→ **Passage choisi**
^^^^^^^^^^^^^^^^

Positive No, du rock à la culture des passeurs

Des guitares qui ruissellent et un songwriting qui fait la part belle aux émotions les plus brutales : la bande de Richmond ne rend pas hommage à l’indie-rock underground des années 90. Elle ne fait que poursuivre son histoire, et pas seulement avec les instruments en main.

Il faut savoir travailler avec les gens qu’on aime. Partenaires en groupe comme à la vie civile, Tracy Wilson et Kenneth Close ont lié leurs âmes dans un rock aussi spontané que mélodique, parsemé des influences évidentes d’un rock alternatif qui a bâti le rock indépendant à la fin du siècle dernier (Fugazi, The Breeders ou Superchunk en tête). Sans être nostalgique, Positive No se contente de poursuivre humblement l’histoire écrite pas des formations cultes tout en gérant un petit label indépendant, Little Black Cloud Records, dont le roster se constitue de side-projects et d’amis. Plus qu’une affaire de famille, ces fans de musique embrassent la culture des passeurs.euses avec un seul but en tête : “rappeler aux gens pourquoi ils aiment posséder de la musique en premier lieu”. Un joli projet DIY fait avec amour.

^^^^^^^^^^^^^^^^

→ **Extraits des fiches**

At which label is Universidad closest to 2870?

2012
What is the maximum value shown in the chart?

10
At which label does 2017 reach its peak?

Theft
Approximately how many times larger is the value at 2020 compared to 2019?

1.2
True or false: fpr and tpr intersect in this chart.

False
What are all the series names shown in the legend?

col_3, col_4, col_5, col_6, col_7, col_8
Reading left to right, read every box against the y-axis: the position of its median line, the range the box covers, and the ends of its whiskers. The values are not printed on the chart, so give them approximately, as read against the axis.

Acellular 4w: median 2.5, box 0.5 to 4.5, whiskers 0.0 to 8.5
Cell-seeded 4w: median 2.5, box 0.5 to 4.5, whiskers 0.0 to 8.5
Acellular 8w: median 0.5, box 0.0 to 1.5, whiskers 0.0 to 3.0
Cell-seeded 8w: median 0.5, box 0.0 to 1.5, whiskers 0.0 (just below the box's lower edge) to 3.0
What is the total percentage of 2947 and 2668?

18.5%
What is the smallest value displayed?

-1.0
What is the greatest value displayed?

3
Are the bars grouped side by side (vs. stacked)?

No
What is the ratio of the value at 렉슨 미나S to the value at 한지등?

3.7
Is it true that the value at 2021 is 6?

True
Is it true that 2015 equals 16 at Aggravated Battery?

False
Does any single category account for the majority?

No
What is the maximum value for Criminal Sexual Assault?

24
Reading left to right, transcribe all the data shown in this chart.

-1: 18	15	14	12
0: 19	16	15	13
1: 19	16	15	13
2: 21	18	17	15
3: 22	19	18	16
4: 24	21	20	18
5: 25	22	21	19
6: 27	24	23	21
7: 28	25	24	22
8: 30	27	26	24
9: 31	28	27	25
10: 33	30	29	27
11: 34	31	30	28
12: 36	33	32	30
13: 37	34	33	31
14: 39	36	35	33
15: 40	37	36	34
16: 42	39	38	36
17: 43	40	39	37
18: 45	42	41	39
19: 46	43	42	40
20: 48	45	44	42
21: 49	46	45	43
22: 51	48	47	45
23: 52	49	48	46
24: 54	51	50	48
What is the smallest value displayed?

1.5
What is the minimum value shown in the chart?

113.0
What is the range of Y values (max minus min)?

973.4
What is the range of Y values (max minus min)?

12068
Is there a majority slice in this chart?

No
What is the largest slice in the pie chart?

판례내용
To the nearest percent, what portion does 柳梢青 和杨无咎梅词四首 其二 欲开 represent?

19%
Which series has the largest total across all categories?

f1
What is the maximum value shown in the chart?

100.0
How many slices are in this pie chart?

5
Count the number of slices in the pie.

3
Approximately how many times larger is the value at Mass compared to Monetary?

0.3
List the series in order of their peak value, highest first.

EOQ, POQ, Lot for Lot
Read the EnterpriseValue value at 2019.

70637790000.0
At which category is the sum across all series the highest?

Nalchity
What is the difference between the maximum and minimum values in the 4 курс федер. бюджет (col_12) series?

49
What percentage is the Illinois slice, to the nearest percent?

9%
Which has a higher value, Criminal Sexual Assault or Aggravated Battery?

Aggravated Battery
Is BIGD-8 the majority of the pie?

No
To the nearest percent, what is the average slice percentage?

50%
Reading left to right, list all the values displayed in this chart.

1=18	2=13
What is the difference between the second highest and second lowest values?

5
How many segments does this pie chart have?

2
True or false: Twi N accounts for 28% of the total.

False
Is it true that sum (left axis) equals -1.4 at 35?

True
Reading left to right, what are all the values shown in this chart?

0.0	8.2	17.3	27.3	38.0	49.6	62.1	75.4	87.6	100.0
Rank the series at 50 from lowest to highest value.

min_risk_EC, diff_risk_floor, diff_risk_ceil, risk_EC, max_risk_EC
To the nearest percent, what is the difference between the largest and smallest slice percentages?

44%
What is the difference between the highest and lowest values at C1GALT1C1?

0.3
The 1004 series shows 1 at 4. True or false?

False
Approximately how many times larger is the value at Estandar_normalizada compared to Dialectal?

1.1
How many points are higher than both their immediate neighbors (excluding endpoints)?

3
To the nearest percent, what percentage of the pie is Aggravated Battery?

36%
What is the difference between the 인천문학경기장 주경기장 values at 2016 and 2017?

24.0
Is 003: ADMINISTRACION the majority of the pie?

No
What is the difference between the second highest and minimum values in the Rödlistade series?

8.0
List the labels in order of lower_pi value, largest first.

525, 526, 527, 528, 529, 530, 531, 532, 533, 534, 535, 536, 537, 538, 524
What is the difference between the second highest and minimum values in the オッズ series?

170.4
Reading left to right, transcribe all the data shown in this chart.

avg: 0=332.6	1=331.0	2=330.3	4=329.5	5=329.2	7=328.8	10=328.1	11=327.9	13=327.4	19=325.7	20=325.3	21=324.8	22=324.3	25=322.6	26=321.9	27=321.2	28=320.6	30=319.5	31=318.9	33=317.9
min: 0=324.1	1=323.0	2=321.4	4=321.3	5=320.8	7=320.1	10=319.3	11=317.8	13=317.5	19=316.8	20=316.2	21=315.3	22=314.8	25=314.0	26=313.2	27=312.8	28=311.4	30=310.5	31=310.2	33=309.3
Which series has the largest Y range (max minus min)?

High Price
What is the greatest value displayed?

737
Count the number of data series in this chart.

^^^^^^^^^^^^^^^^

→ **Travail à réaliser**
D'après le texte sur Positive No, quel est le nom du label indépendant géré par le groupe ?

→ **La réponse**
Little Black Cloud Records.